Unlike most western European countries our tax bands are not index linked. In other words, as wages rise the point at which people begin to pay tax does not increase automatically. If tax bands remain static in a buoyant economy with increasing salaries, it means people pay more in tax.
According to the Central Statistics Office, wages are rising by 3.3% per annum at present in Ireland.
Leo Varadkar was not promising a tax cut.
Instead he was saying he would not sit on his hands and leave tax bands unchanged.
Increasing the point at which people pay the 40% rate of tax is expected to cost the State €597m per annum.
The Government has already set aside €620m annually to make adjustments to reduce the tax burden in each Budget between 2020 and 2023.
However, Mr Varadkar has pencilled in using almost all of the money for cutting the point at which people pay the higher rate of tax.
If the tax bands were indexed to keep track of rising wages, it would cost the State €550m.
If Mr Varadkar introduces the measure it would affect 920,000 taxpayers.
The changes would appear to be accommodated without jeopardising the public finances.

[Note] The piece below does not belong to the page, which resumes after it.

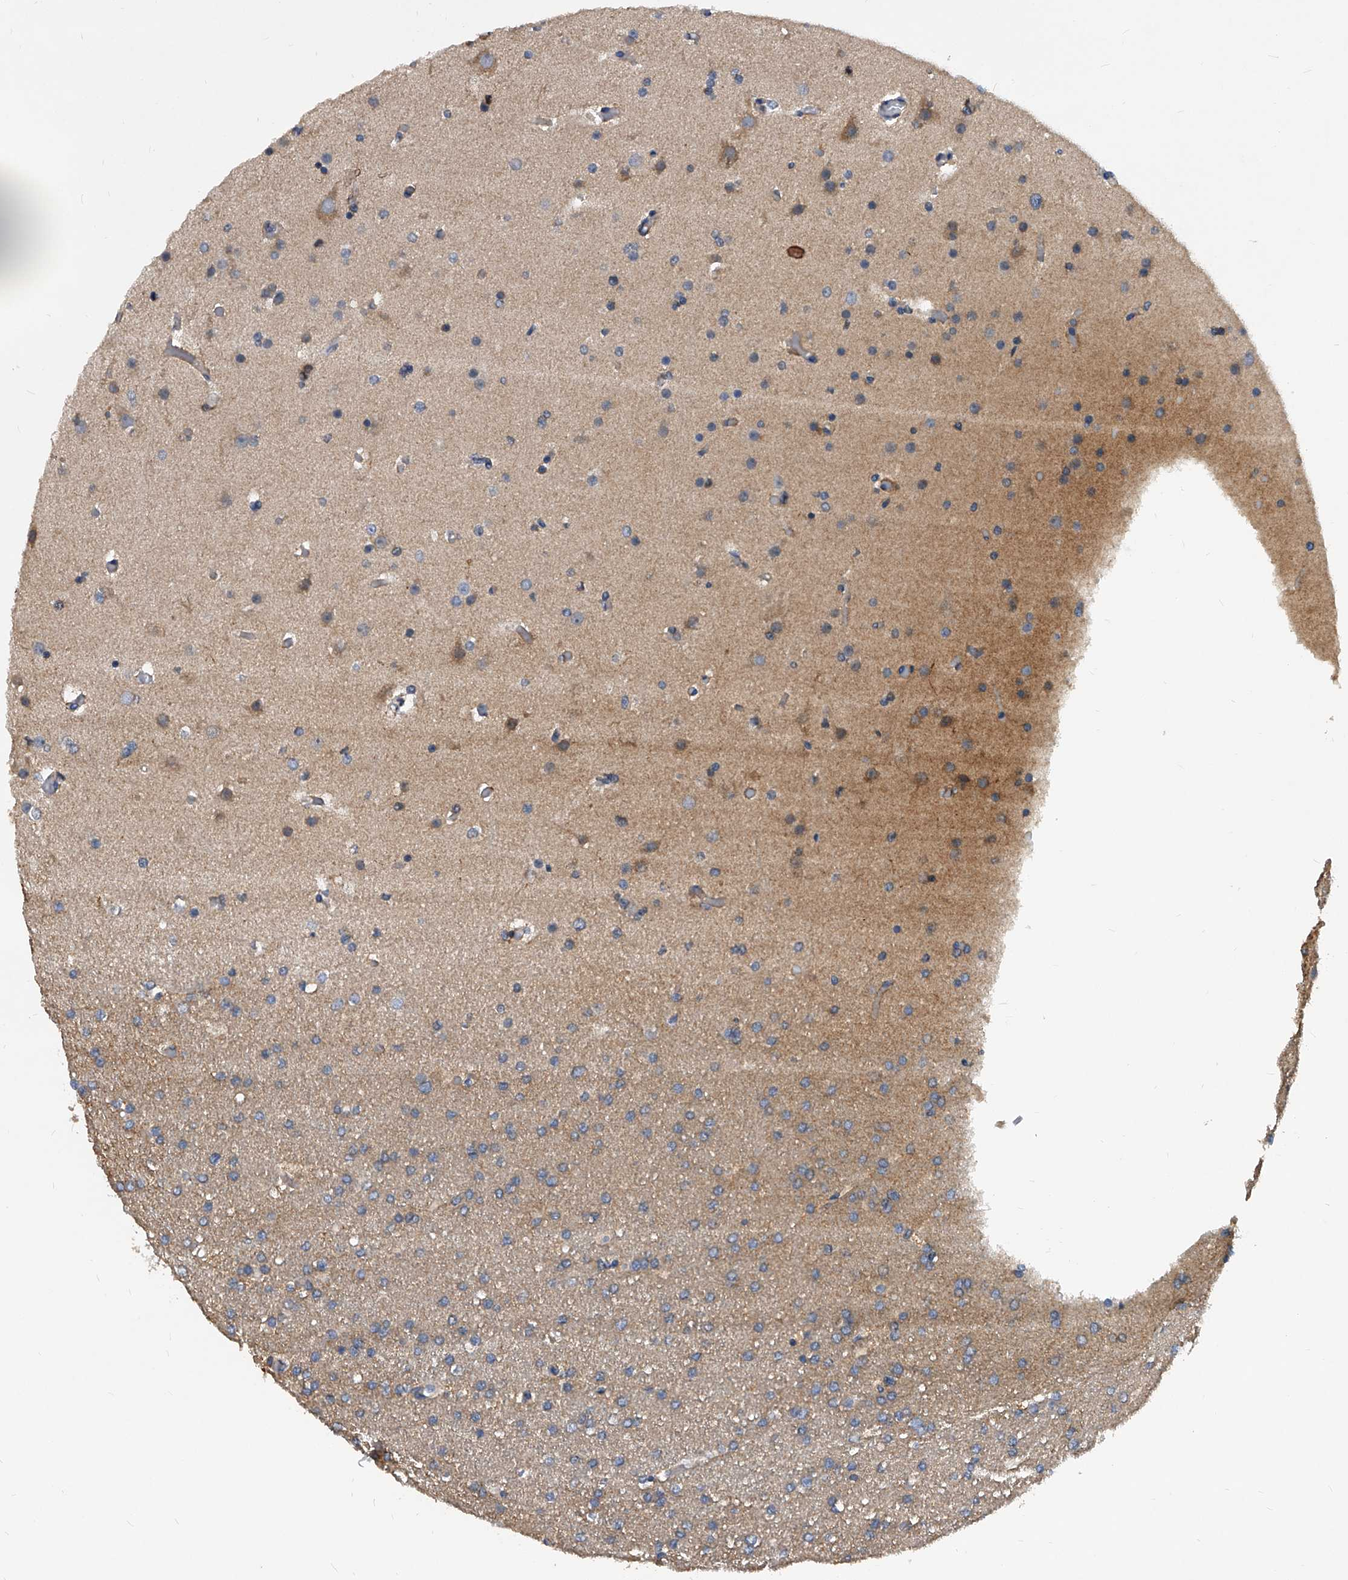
{"staining": {"intensity": "negative", "quantity": "none", "location": "none"}, "tissue": "glioma", "cell_type": "Tumor cells", "image_type": "cancer", "snomed": [{"axis": "morphology", "description": "Glioma, malignant, High grade"}, {"axis": "topography", "description": "Cerebral cortex"}], "caption": "There is no significant positivity in tumor cells of glioma. (DAB IHC, high magnification).", "gene": "ATG5", "patient": {"sex": "female", "age": 36}}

Mr Varadkar said he was ending the “unfairness” of previous tax hikes and added this would “allow hard-working people keep more of the money they earn. They deserve it!” But this is not a bonanza.
What was absent from Mr Varadkar’s speech was where he does plan to raise taxes.
Four days after his Ard Fheis address, he told the Dáil he would seek all-party support for increasing carbon taxes.
These are levies on petrol, diesel, coal, oil and other fuels designed to encourage consumers to behave in a more environmentally friendly fashion.
The Economic & Social Research Institute says these taxes could reach €3,000 per annum – although the Government has disputed the figure.
Politically seeking the support of other parties for carbon taxes is an interesting manoeuvre.
Critics might point out that when Mr Varadkar unveiled plans for reducing the tax burden on workers he did so at a Fine Gael Ard Fheis and has put his political stamp on the plan.
However, when he outlined plans to increase levies he asked other political parties to share the responsibility.